Problem description:
Print the text of the records below from their start up to and including the line with "September 2022", reproducing each line without change. Leave out the pictures.

** Records provided follows **

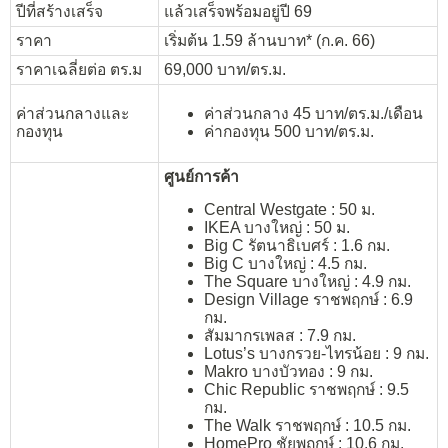
ปีที่สร้างเสร็จ
แล้วเสร็จพร้อมอยู่ปี 69
ราคา
เริ่มต้น 1.59 ล้านบาท* (ก.ค. 66)
ราคาเฉลี่ยต่อ ตร.ม
69,000
บาท/ตร.ม.
ค่าส่วนกลางและ
ค่าส่วนกลาง 45 บาท/ตร.ม./เดือน
กองทุน
ค่ากองทุน 500 บาท/ตร.ม.
ศูนย์การค้า
Central Westgate : 50 ม.
IKEA บางใหญ่ : 50 ม.
Big C รัตนาธิเบศร์ : 1.6 กม.
Big C บางใหญ่ : 4.5 กม.
The Square บางใหญ่ : 4.9 กม.
Design Village ราชพฤกษ์ : 6.9
กม.
สัมมากรเพลส : 7.9 กม.
Lotus’s บางกรวย-ไทรน้อย : 9 กม.
Makro บางบัวทอง : 9 กม.
Chic Republic ราชพฤกษ์ : 9.5
กม.
The Walk ราชพฤกษ์ : 10.5 กม.
HomePro ชัยพฤกษ์ : 10.6 กม.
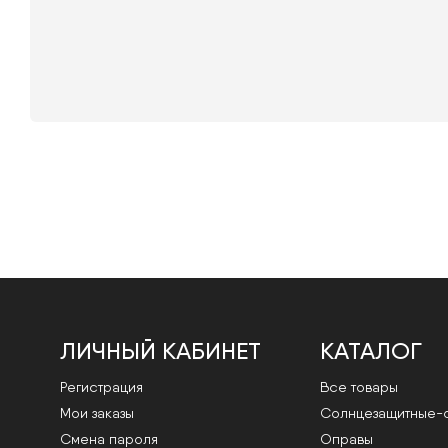
ЛИЧНЫЙ КАБИНЕТ
КАТАЛОГ
Регистрация
Все товары
Мои заказы
Cолнцезащитные-
Смена пароля
Оправы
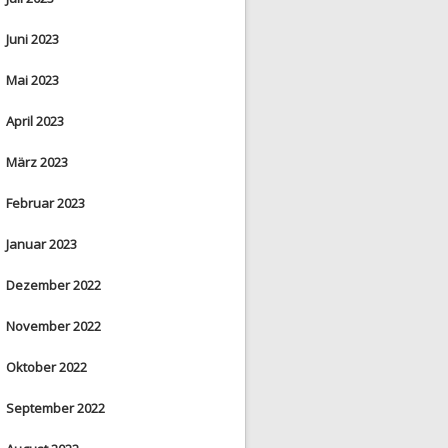
Juni 2023
Mai 2023
April 2023
März 2023
Februar 2023
Januar 2023
Dezember 2022
November 2022
Oktober 2022
September 2022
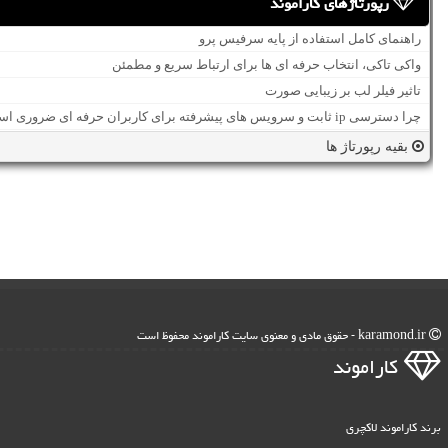
رپورتاژهای کاراموند
راهنمای کامل استفاده از پایه سرفیس پرو
واکی تاکی، انتخاب حرفه ای ها برای ارتباط سریع و مطمئن
تاثیر فیلر لب بر زیبایی صورت
چرا دسترسی ip ثابت و سرویس های پیشرفته برای کاربران حرفه ای ضروری است؟
بقیه رپورتاژ ها
karamond.ir - حقوق مادی و معنوی سایت كاراموند محفوظ است
كاراموند
برند کاراموند لاکچری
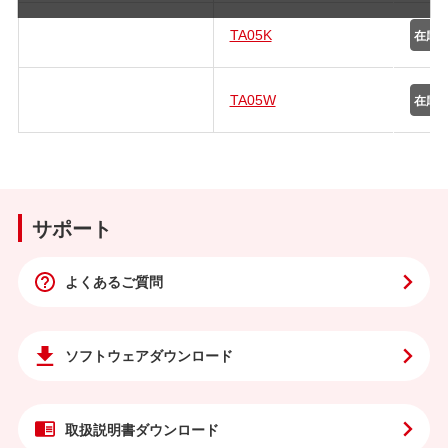
TA05K
TA05W
サポート
よくあるご質問
ソフトウェア
ダウンロード
取扱説明書
ダウンロード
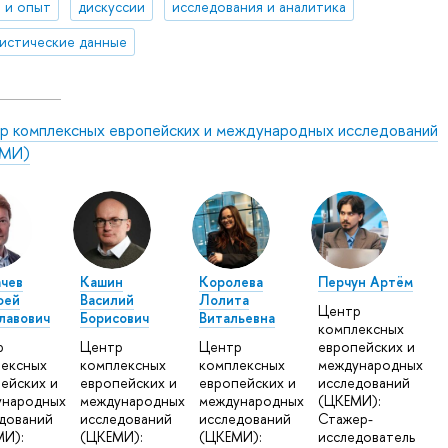
 и опыт
дискуссии
исследования и аналитика
истические данные
р комплексных европейских и международных исследований
МИ)
чев
Кашин
Королева
Перчун Артём
фей
Василий
Лолита
Центр
лавович
Борисович
Витальевна
комплексных
р
Центр
Центр
европейских и
ексных
комплексных
комплексных
международных
ейских и
европейских и
европейских и
исследований
ународных
международных
международных
(ЦКЕМИ):
дований
исследований
исследований
Стажер-
И):
(ЦКЕМИ):
(ЦКЕМИ):
исследователь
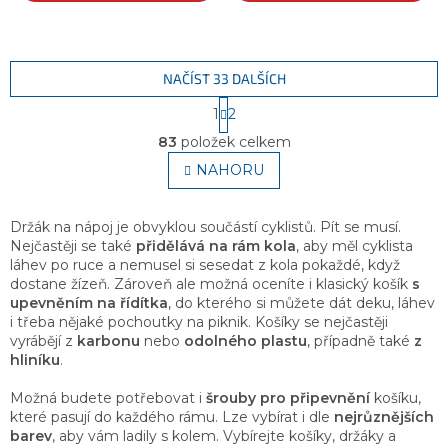
NAČÍST 33 DALŠÍCH
S
1
2
t
O
r
83
položek celkem
v
á
l
NAHORU
n
á
k
o
d
v
a
Držák na nápoj je obvyklou součástí cyklistů. Pít se musí.
á
c
Nejčastěji se také
přidělává na rám kola
, aby měl cyklista
n
í
láhev po ruce a nemusel si sesedat z kola pokaždé, když
í
p
dostane žízeň. Zároveň ale možná oceníte i klasický košík
s
r
upevněním na řídítka
, do kterého si můžete dát deku, láhev
v
i třeba nějaké pochoutky na piknik. Košíky se nejčastěji
k
vyrábějí z
karbonu
nebo
odolného plastu
, případně také
z
y
hliníku
.
v
ý
Možná budete potřebovat i
šrouby pro připevnění
košíku,
p
které pasují do každého rámu. Lze vybírat i dle
nejrůznějších
i
barev
, aby vám ladily s kolem. Vybírejte košíky, držáky a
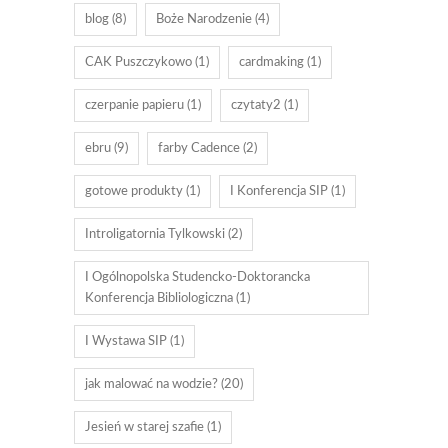
blog
(8)
Boże Narodzenie
(4)
CAK Puszczykowo
(1)
cardmaking
(1)
czerpanie papieru
(1)
czytaty2
(1)
ebru
(9)
farby Cadence
(2)
gotowe produkty
(1)
I Konferencja SIP
(1)
Introligatornia Tylkowski
(2)
I Ogólnopolska Studencko-Doktorancka
Konferencja Bibliologiczna
(1)
I Wystawa SIP
(1)
jak malować na wodzie?
(20)
Jesień w starej szafie
(1)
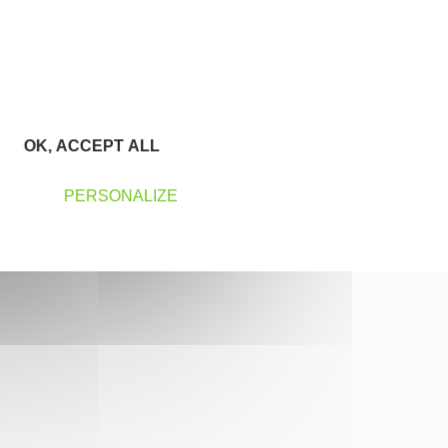
OK, ACCEPT ALL
PERSONALIZE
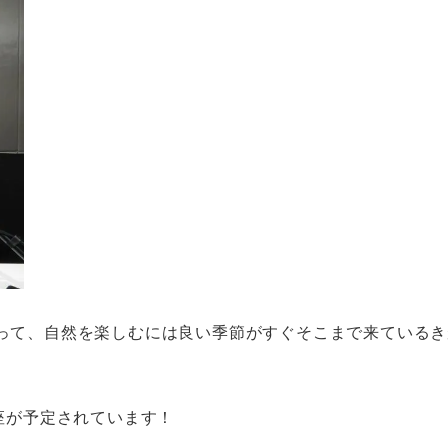
って、自然を楽しむには良い季節がすぐそこまで来ているき
座が予定されています！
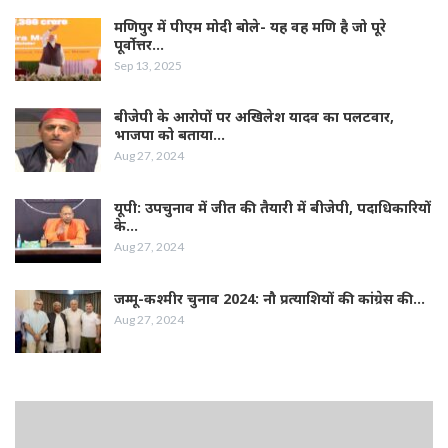
मणिपुर में पीएम मोदी बोले- यह वह मणि है जो पूरे
पूर्वोत्तर…
Sep 13, 2025
बीजेपी के आरोपों पर अखिलेश यादव का पलटवार,
भाजपा को बताया…
Aug 27, 2024
यूपी: उपचुनाव में जीत की तैयारी में बीजेपी, पदाधिकारियों
के…
Aug 27, 2024
जम्‍मू-कश्‍मीर चुनाव 2024: नौ प्रत्‍याशियों की कांग्रेस की…
Aug 27, 2024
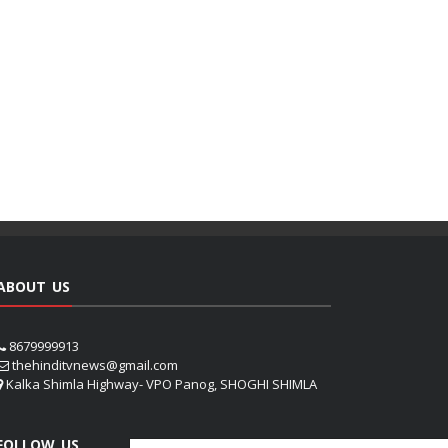
ABOUT US
8679999913
thehinditvnews@gmail.com
Kalka Shimla Highway- VPO Panog, SHOGHI SHIMLA
FOLLOW US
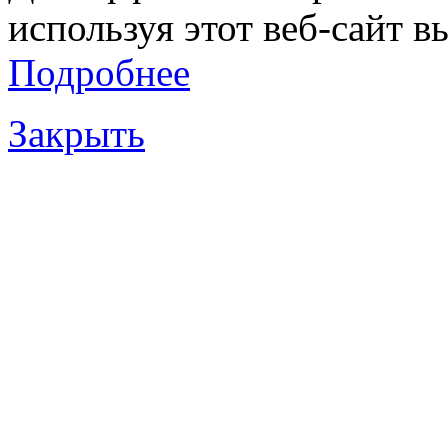
используя этот веб-сайт в
Подробнее
Закрыть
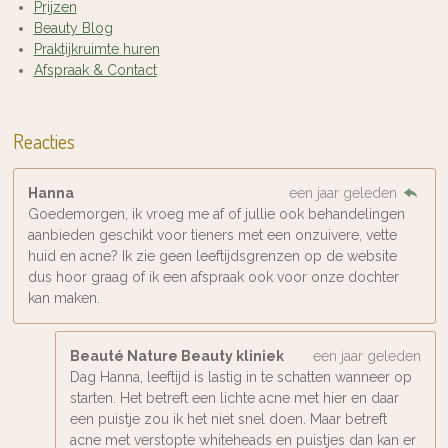
Prijzen
Beauty Blog
Praktijkruimte huren
Afspraak & Contact
Reacties
Hanna
een jaar geleden
Goedemorgen, ik vroeg me af of jullie ook behandelingen
aanbieden geschikt voor tieners met een onzuivere, vette
huid en acne? Ik zie geen leeftijdsgrenzen op de website
dus hoor graag of ik een afspraak ook voor onze dochter
kan maken.
Beauté Nature Beauty kliniek
een jaar geleden
Dag Hanna, leeftijd is lastig in te schatten wanneer op
starten. Het betreft een lichte acne met hier en daar
een puistje zou ik het niet snel doen. Maar betreft
acne met verstopte whiteheads en puistjes dan kan er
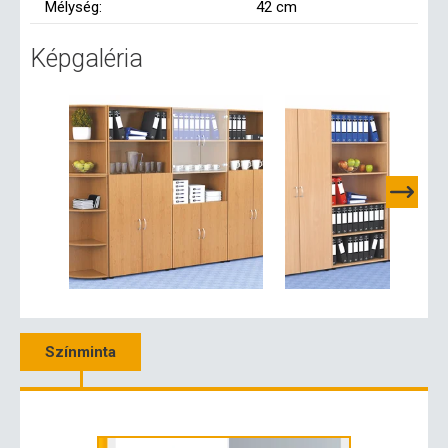
Mélység:
42 cm
Képgaléria
Színminta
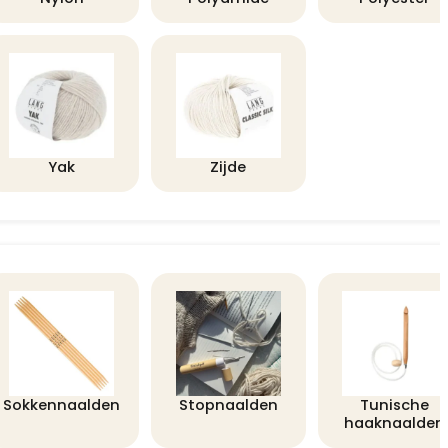
Yak
Zijde
Sokkennaalden
Stopnaalden
Tunische
haaknaalden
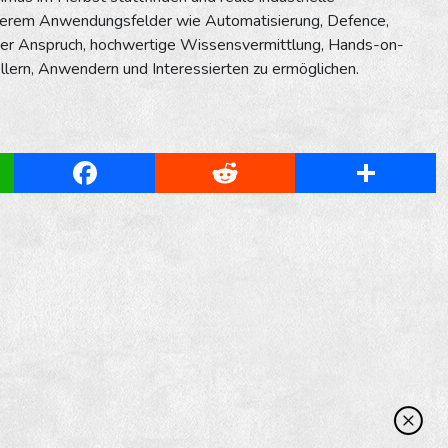
nderem Anwendungsfelder wie Automatisierung, Defence,
der Anspruch, hochwertige Wissensvermittlung, Hands-on-
llern, Anwendern und Interessierten zu ermöglichen.
App
Facebook
Reddit
Share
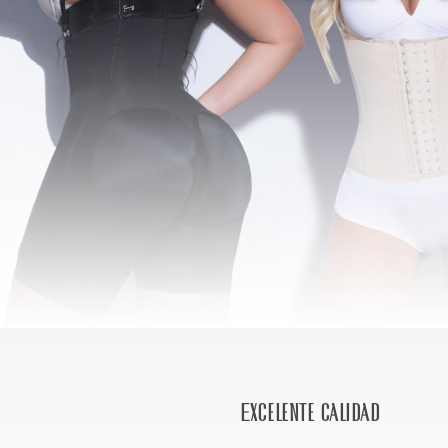
Excelente calidad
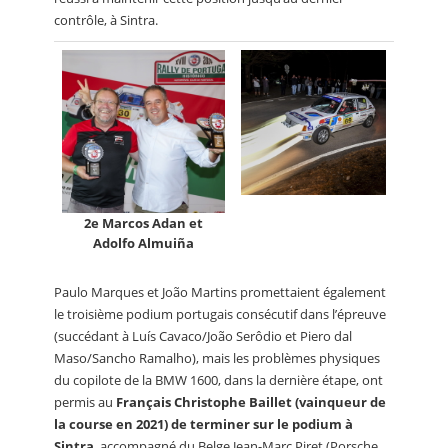
contrôle, à Sintra.
2e Marcos Adan et
Adolfo Almuiña
Paulo Marques et João Martins promettaient également
le troisième podium portugais consécutif dans l’épreuve
(succédant à Luís Cavaco/João Serôdio et Piero dal
Maso/Sancho Ramalho), mais les problèmes physiques
du copilote de la BMW 1600, dans la dernière étape, ont
permis au
Français Christophe Baillet (vainqueur de
la course en 2021) de terminer sur le podium à
Sintra
, accompagné du Belge Jean-Marc Piret (Porsche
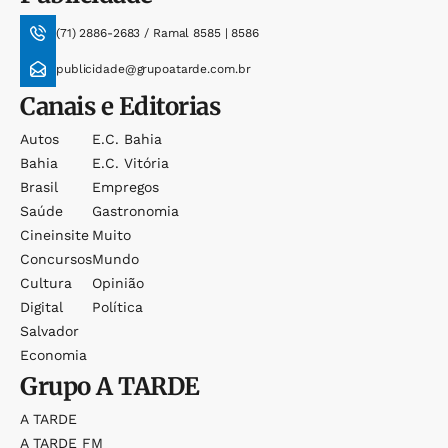
(71) 2886-2683 / Ramal 8585 | 8586
publicidade@grupoatarde.com.br
Canais e Editorias
Autos
E.c. Bahia
Bahia
E.c. Vitória
Brasil
Empregos
Saúde
Gastronomia
Cineinsite
Muito
Concursos
Mundo
Cultura
Opinião
Digital
Política
Salvador
Economia
Grupo
A TARDE
A TARDE
A TARDE FM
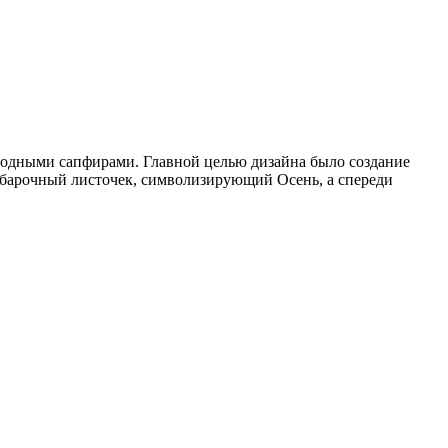
родными сапфирами. Главной целью дизайна было создание
 барочный листочек, символизирующий Осень, а спереди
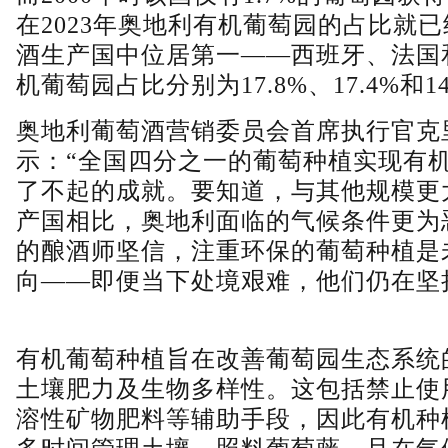
在2023年奥地利有机葡萄园的占比就
酒生产国中位居第一——西班牙、法国
机葡萄园占比分别为17.8%、17.4%和14
奥地利葡萄酒营销委员会首席执行官克
示：“全国四分之一的葡萄种植实现有
了不起的成就。要知道，与其他规模更
产国相比，奥地利面临的气候条件更为
的酿酒师坚信，注重环保的葡萄种植是
向——即便当下处境艰难，他们仍在坚
有机葡萄种植旨在改善葡萄园生态系统
土壤肥力及生物多样性。这包括禁止使
溶性矿物肥料等辅助手段，因此有机种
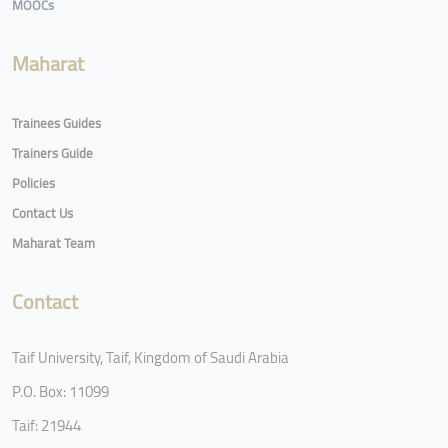
MOOCs
Maharat
Trainees Guides
Trainers Guide
Policies
Contact Us
Maharat Team
Contact
Taif University, Taif, Kingdom of Saudi Arabia
P.O. Box: 11099
Taif: 21944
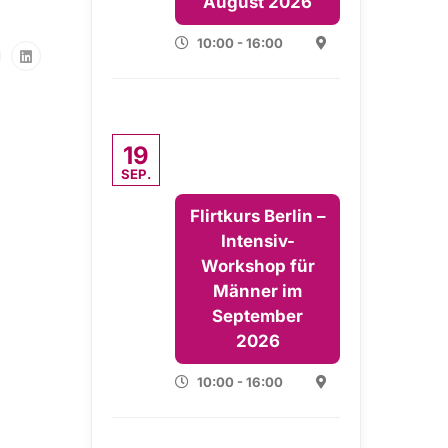
August 2026
10:00 - 16:00
19
SEP.
Flirtkurs Berlin –
Intensiv-
Workshop für
Männer im
September
2026
10:00 - 16:00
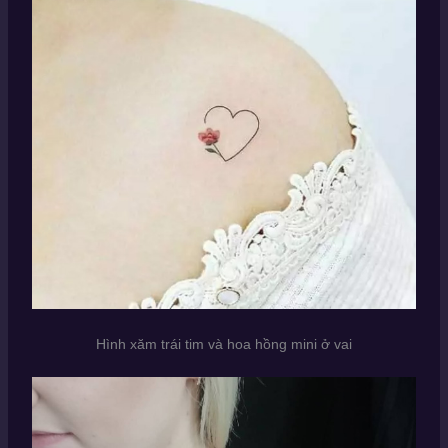
Hình xăm trái tim và hoa hồng mini ở vai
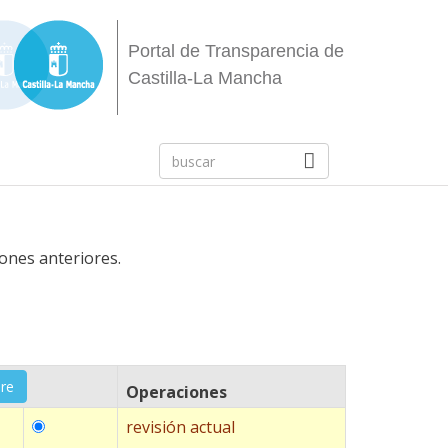
Portal de Transparencia de
Castilla-La Mancha
iones anteriores.
Operaciones
revisión actual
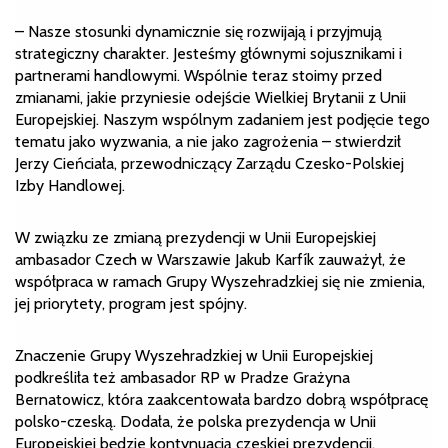
– Nasze stosunki dynamicznie się rozwijają i przyjmują
strategiczny charakter. Jesteśmy głównymi sojusznikami i
partnerami handlowymi. Wspólnie teraz stoimy przed
zmianami, jakie przyniesie odejście Wielkiej Brytanii z Unii
Europejskiej. Naszym wspólnym zadaniem jest podjęcie tego
tematu jako wyzwania, a nie jako zagrożenia – stwierdził
Jerzy Cieńciała, przewodniczący Zarządu Czesko-Polskiej
Izby Handlowej.
W związku ze zmianą prezydencji w Unii Europejskiej
ambasador Czech w Warszawie Jakub Karfík zauważył, że
współpraca w ramach Grupy Wyszehradzkiej się nie zmienia,
jej priorytety, program jest spójny.
Znaczenie Grupy Wyszehradzkiej w Unii Europejskiej
podkreśliła też ambasador RP w Pradze Grażyna
Bernatowicz, która zaakcentowała bardzo dobrą współpracę
polsko-czeską. Dodała, że polska prezydencja w Unii
Europejskiej będzie kontynuacją czeskiej prezydencji.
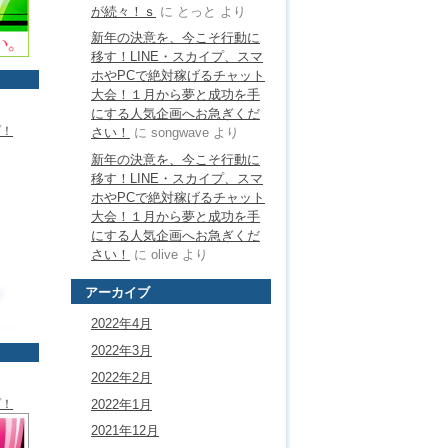
が続々！ｓ
に
とっと
より
新年の決意を、今こそ行動に
移す！LINE・スカイプ、スマ
ホやPCで絶対稼げるチャット
大会！１月から夢と成功を手
にする人気企画へお急ぎくだ
プ！
さい！
に
songwave
より
新年の決意を、今こそ行動に
移す！LINE・スカイプ、スマ
ホやPCで絶対稼げるチャット
大会！１月から夢と成功を手
にする人気企画へお急ぎくだ
さい！
に
olive
より
アーカイブ
2022年4月
2022年3月
2022年2月
2022年1月
プ！
2021年12月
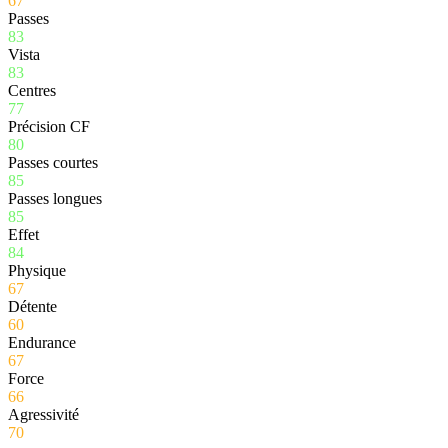
67
Passes
83
Vista
83
Centres
77
Précision CF
80
Passes courtes
85
Passes longues
85
Effet
84
Physique
67
Détente
60
Endurance
67
Force
66
Agressivité
70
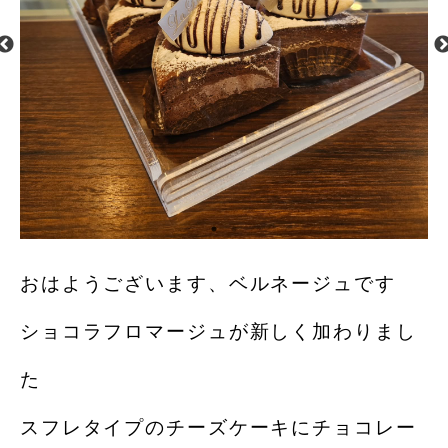
おはようございます、ベルネージュです
ショコラフロマージュが新しく加わりまし
た
スフレタイプのチーズケーキにチョコレー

** End of Records provided **

Answer section:
ปีที่สร้างเสร็จ
แล้วเสร็จพร้อมอยู่ปี 69
ราคา
เริ่มต้น 1.59 ล้านบาท* (ก.ค. 66)
ราคาเฉลี่ยต่อ ตร.ม
69,000
บาท/ตร.ม.
ค่าส่วนกลางและ
ค่าส่วนกลาง 45 บาท/ตร.ม./เดือน
กองทุน
ค่ากองทุน 500 บาท/ตร.ม.
ศูนย์การค้า
Central Westgate : 50 ม.
IKEA บางใหญ่ : 50 ม.
Big C รัตนาธิเบศร์ : 1.6 กม.
Big C บางใหญ่ : 4.5 กม.
The Square บางใหญ่ : 4.9 กม.
Design Village ราชพฤกษ์ : 6.9
กม.
สัมมากรเพลส : 7.9 กม.
Lotus’s บางกรวย-ไทรน้อย : 9 กม.
Makro บางบัวทอง : 9 กม.
Chic Republic ราชพฤกษ์ : 9.5
กม.
The Walk ราชพฤกษ์ : 10.5 กม.
HomePro ชัยพฤกษ์ : 10.6 กม.
ЛИЧНЫЙ КАБИНЕТ
КАТАЛОГ
Регистрация
Все товары
Мои заказы
Cолнцезащитные-
Смена пароля
Оправы
Juni 2023
Mai 2023
April 2023
März 2023
Februar 2023
Januar 2023
Dezember 2022
November 2022
Oktober 2022
September 2022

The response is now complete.